I'd bet good money that if I'd
asked him at the time what the 1918 network ranges are he'd have been
able to tell me.

You'll be surprised how many people "forget" that is rfc1918 space.  They are so used to seeing 172.16 that 
they tend to forget 172.17-31. I've had to change null routes and access controls to include the entire /12.  They 
"know" that it is a /12 but seem to forget in practice when they see a second octet that isn't "16".

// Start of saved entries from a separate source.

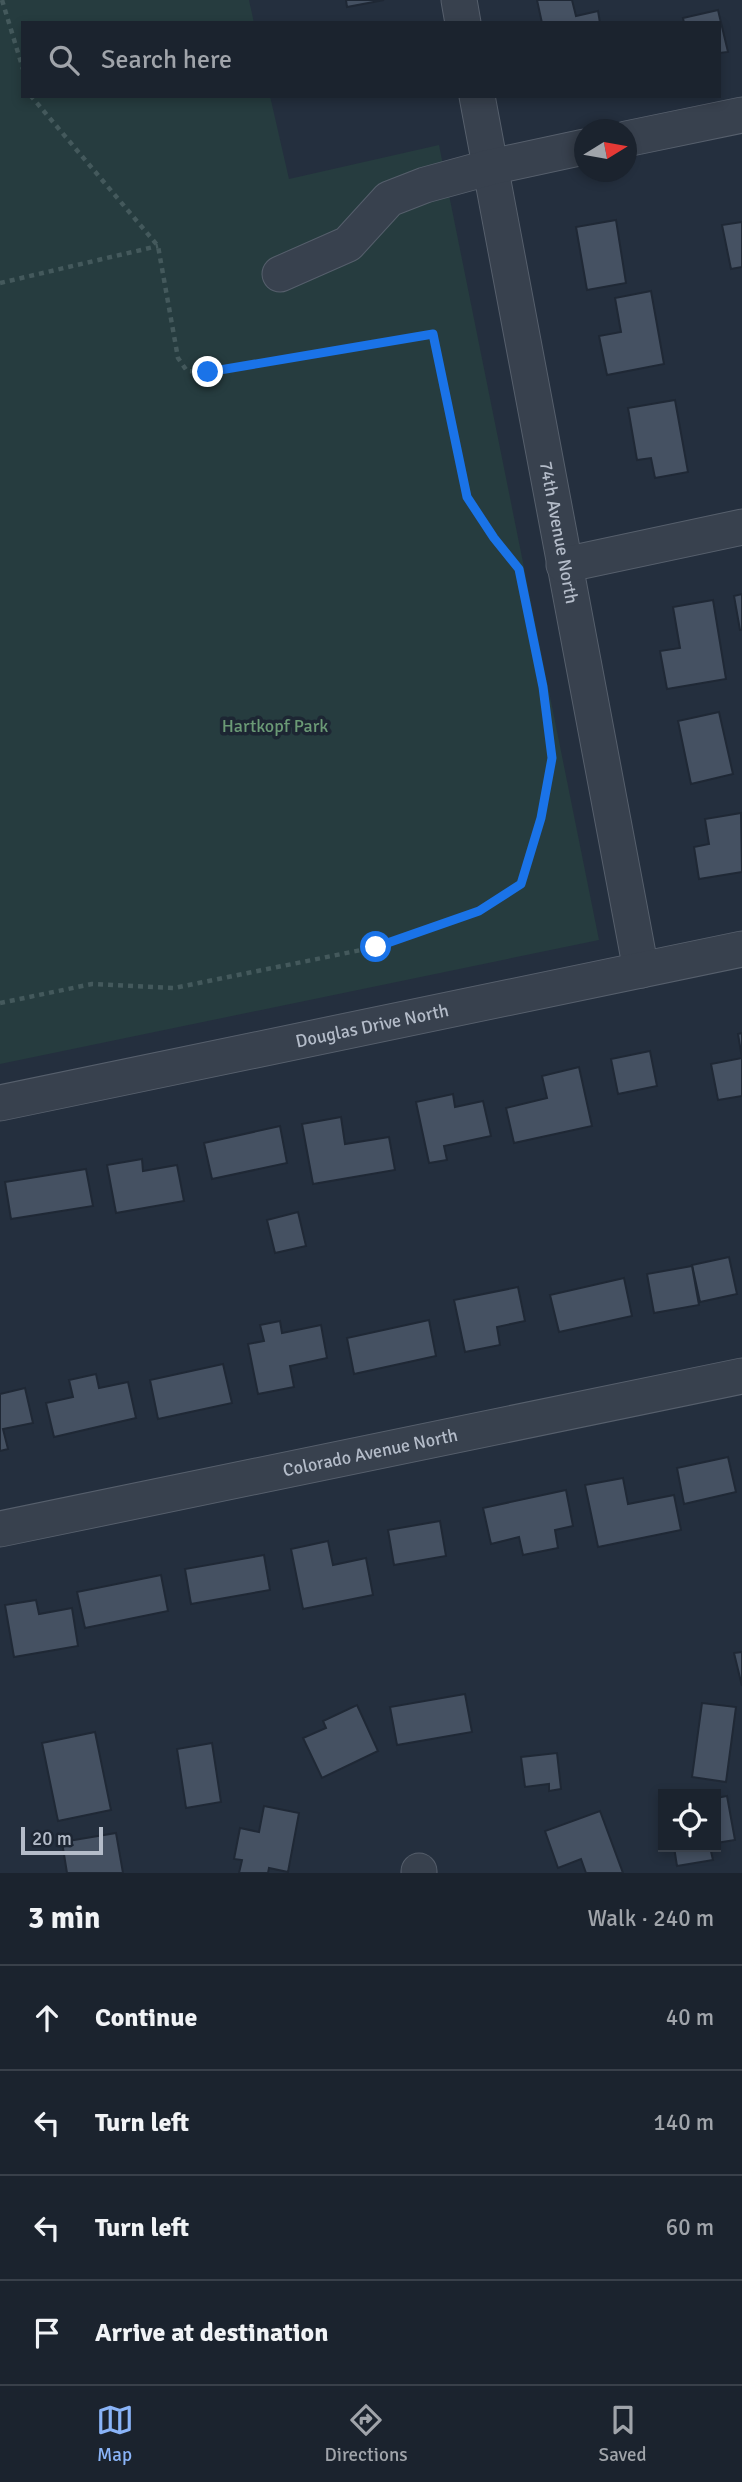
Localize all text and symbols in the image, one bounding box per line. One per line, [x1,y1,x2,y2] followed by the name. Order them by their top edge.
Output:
[21,21,721,98] search box
[45,41,83,79] icon: search
[101,44,232,76] text: Search here
[574,119,637,182] north arrow
[192,356,223,387] route end
[535,459,583,605] street label: 74th Avenue North
[222,715,328,737] park label: Hartkopf Park
[360,931,391,962] route start
[294,999,451,1052] street label: Douglas Drive North
[281,1424,460,1481] street label: Colorado Avenue North
[658,1789,721,1852] map controls
[658,1789,721,1852] button: locate
[21,1824,103,1856] scale bar
[32,1827,72,1851] text: 20 m
[28,1900,100,1937] text: 3 min
[588,1904,714,1933] text: Walk · 240 m
[28,1999,66,2037] icon: ahead
[95,2002,197,2034] text: Continue
[666,2003,714,2032] text: 40 m
[28,2104,66,2142] icon: left
[95,2107,189,2139] text: Turn left
[653,2108,714,2137] text: 140 m
[28,2209,66,2247] icon: left
[95,2212,189,2244] text: Turn left
[666,2213,714,2242] text: 60 m
[28,2314,66,2352] icon: arrive
[95,2317,328,2349] text: Arrive at destination
[96,2401,134,2467] tab: Map
[325,2401,408,2467] tab: Directions
[599,2401,646,2467] tab: Saved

This is exactly what we're teaching kids to do these days (makes me
feel so old that I've already been saying this for several years and
I'm only
31) standardised tests aren't marked based on ability to apply
knowledge, just the knowledge itself. 

Yes.  We teach them facts but now how to FIND facts.  Part of teaching is in teaching how to teach yourself.  It 
started with me when I was a kid.  When I had a question, my father would always say "look it up and tell me" even if 
he knew the answer perfectly well.  He had invested in an encyclopedia and the annual updates and was determined that I 
would use it.  It taught me how to research to find my own answers and it taught me to learn it well enough to explain 
it to someone else because Pop would always throw in a couple of questions for me after I explained it to him just to 
see if I actually "got" the underlying concept.  Besides, often in the course of researching one thing, I happened 
across a completely unrelated thing that caught my interest in that volume of the book and learned something I hadn't 
even been looking for.  Forget the Internet, for people with kids at home, I would recommend a hard copy set of World 
Book with the Year Book and Science Year annual additions.  That one in particular because the style in which they are 
written, they are actually pretty fun to read and have a lot of illustrations. 
http://www.worldbook.com/browse-all-products/item/953-advanced-research-package-2012 (no affiliation at all with them, 
just a satisfied "customer").  Soon, going to the books when a question arose became natural.

It is one thing to produce a "teachable" child, something quite different to produce the ability to learn independently 
and allow their own natural curiosity to "pull" them to that knowledge.